»The Snake keeps reinventing itself«
2018-10-16, 15:15–16:00, Europe

In this talk, we will survey some new components of the infamous Turla group. Through our multi-year tracking, we selected for discussion components that were never analyzed publicly as well as some emerging TTPs for this group.

= CFP HACK.LU 2018:

== Biography

.Jean-Ian Boutin

Jean-Ian Boutin is a senior malware researcher in the Security Intelligence program at ESET. In his position, he is responsible for investigating trends in malware and finding effective techniques to counter new threats. He has presented at several security conferences, including RECON, Virus Bulletin, CARO and ZeroNights. Jean-Ian completed his Master's degree in computer engineering at Concordia University in Montreal in 2009. His main interests include investigation of financially motivated threat actors and state-sponsored espionage groups. He has also participated in several large botnet takedown operations in conjunction with law enforcement and industry partners.

.Matthieu Faou

Matthieu Faou is a malware researcher at ESET where he performs in-depth analysis of malware. He finished his Master’s degree in computer science at École Polytechnique de Montréal and at École des Mines de Nancy in 2016. In the past, he has presented at conferences such as Virus Bulletin, Recon Brussels or Botconf.

== Abstract/Paper

After having tracked Turla's activities for several years, we now have a unique understanding of their Tools, Tactics and Procedures (TTPs). In this talk, we would like to share this knowledge to help defenders protect their networks. We will also present an in-depth analysis of undocumented components, such as the Outlook backdoor, allegedly used in the early-2018 attack against the German government.

Turla is an espionage group known for targeting governments, diplomats or militaries all around the world. One of their first documented campaign against the US military go back ten years ago and they are still very active. During this presentation, we will discuss some recent public cases involving Turla operators. This group targets very specific group of people and, as such, use advanced targeting techniques such as spear phishing and watering hole to go after them.

As one of the top APT groups, it has developed a broad range of tools and techniques to breach and stay persistent on a network. We will first detail their methodology to move in a network and to have a persistent access to the different machines even after the cleaning of the malicious files.

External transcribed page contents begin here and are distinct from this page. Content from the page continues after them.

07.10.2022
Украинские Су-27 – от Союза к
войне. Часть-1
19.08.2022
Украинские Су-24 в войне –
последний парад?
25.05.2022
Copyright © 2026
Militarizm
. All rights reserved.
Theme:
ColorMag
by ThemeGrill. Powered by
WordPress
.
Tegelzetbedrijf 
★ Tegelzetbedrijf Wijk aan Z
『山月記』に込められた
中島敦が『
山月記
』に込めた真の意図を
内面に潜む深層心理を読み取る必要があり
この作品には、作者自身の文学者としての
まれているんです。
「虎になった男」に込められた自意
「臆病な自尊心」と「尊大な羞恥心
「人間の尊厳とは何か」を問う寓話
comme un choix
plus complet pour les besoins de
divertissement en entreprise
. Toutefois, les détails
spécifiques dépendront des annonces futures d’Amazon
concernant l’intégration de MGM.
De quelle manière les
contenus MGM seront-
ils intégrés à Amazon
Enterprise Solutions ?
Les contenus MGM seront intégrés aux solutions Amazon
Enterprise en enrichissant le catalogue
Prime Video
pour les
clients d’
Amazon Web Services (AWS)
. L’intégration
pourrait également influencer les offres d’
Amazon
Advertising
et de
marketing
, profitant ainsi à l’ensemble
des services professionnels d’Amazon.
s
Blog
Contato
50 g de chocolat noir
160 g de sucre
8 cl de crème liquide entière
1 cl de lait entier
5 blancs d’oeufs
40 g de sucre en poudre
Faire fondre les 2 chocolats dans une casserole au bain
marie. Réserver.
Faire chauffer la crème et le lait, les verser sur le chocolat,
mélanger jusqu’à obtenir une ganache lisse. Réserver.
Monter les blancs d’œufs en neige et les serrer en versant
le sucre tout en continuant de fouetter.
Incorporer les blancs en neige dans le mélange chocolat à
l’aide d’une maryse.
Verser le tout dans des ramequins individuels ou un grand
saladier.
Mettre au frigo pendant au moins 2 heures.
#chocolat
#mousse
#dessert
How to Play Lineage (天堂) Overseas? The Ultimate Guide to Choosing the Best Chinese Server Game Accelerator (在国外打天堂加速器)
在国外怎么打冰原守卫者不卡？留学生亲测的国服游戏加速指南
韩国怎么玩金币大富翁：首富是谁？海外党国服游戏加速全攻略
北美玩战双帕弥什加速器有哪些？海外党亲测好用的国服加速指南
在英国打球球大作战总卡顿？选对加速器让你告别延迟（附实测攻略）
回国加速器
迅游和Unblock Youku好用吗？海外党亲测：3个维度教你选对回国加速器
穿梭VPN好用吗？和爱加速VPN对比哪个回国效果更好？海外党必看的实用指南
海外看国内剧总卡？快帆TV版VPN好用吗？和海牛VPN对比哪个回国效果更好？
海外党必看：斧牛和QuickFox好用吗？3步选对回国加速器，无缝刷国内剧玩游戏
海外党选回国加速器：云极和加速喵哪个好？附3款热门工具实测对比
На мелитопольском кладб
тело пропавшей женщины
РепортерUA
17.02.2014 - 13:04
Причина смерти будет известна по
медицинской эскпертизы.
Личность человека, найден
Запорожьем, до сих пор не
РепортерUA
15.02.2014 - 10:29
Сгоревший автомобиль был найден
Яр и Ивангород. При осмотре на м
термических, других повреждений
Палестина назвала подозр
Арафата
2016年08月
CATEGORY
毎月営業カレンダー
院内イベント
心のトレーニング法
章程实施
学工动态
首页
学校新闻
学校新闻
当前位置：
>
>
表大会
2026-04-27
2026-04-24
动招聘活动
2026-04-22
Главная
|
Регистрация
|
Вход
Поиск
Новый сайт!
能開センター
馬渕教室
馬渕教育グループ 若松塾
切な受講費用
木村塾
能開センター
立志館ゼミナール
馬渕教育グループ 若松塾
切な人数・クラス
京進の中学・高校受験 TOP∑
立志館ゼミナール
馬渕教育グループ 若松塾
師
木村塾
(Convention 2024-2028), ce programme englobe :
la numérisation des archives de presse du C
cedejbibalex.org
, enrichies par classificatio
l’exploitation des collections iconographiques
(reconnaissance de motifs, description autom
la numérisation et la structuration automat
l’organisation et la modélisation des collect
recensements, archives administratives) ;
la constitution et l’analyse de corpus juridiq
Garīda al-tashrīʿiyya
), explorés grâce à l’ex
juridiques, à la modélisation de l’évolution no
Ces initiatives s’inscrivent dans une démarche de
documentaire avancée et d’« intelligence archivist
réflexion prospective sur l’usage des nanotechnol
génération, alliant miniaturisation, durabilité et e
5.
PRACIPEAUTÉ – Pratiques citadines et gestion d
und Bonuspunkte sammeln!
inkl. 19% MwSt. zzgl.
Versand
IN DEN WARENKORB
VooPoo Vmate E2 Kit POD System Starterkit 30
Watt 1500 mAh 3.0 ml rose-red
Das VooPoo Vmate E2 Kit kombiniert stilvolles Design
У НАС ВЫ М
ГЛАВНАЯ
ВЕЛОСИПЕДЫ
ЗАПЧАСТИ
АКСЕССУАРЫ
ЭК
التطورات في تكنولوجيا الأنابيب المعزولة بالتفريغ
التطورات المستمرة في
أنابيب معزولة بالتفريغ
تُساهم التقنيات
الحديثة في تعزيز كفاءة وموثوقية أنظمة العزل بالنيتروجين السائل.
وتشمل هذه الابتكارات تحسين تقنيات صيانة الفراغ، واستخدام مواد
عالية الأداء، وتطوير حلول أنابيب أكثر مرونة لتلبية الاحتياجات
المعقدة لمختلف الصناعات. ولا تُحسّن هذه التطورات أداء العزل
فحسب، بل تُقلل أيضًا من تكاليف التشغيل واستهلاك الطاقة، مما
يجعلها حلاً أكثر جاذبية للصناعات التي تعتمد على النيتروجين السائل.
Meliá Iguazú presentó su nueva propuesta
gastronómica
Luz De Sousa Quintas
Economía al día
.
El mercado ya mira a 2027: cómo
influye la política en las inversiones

Then, the analysis of an interesting piece of malware, an Outlook backdoor leveraging the MAPI interface, allegedly used against the German government in early 2018 will be presented. This is a full-feature backdoor that is able to work independently from any other Turla components. The commands are received through specially crafted PDF attachments that are then decoded and interpreted by the backdoor. It also exfiltrates highly-sensitive data such as the outgoing emails sent by the infected user. The e-mail address used for exfiltration was registered at a popular European free email provider. This unusual way of communication for a backdoor helps the attackers to blend in the normal network traffic and bypass security monitoring solutions. We will also present the older versions of this backdoor, as we were able to trace it back as early as 2013.

Regarding infection vectors, the group also use interesting techniques to trick the users. We found evidence that, from the endpoint perspective, a Turla malware was downloaded over HTTP from the legitimate Adobe domain used to distribute Flash. The IP addresses belong to Akamai which is the CDN Adobe uses. As the same addresses are also used to distribute legitimate Flash installers, it is not a simple DNS hijacking. We will discuss the different possibilities that could lead to this kind of behavior. After some discussions with the Adobe security team who confirm they were not breached, we quickly discarded the possibility of a compromise of their website. Thus, the attacks range from a local MitM attack to the collusion with an ISP (or its compromise). We will also compare these possibilities with other attacks we have already seen in the wild.

Finally, we will discuss recent updates regarding the early stages of infection. We have analysed the 4th version of ComRAT which is in the wild for some months. This backdoor is one of Turla's oldest, a direct descendant of Agent.BTZ which was used more than ten years ago. We will outline the many advances that were introduced in this new version and the constant updates they are implementing. We will also show they have partially switched to the use of more generic tools, such as Metasploit, for the first stage of infection. Previously, they were known for developing their own custom malware for all the stages of infection.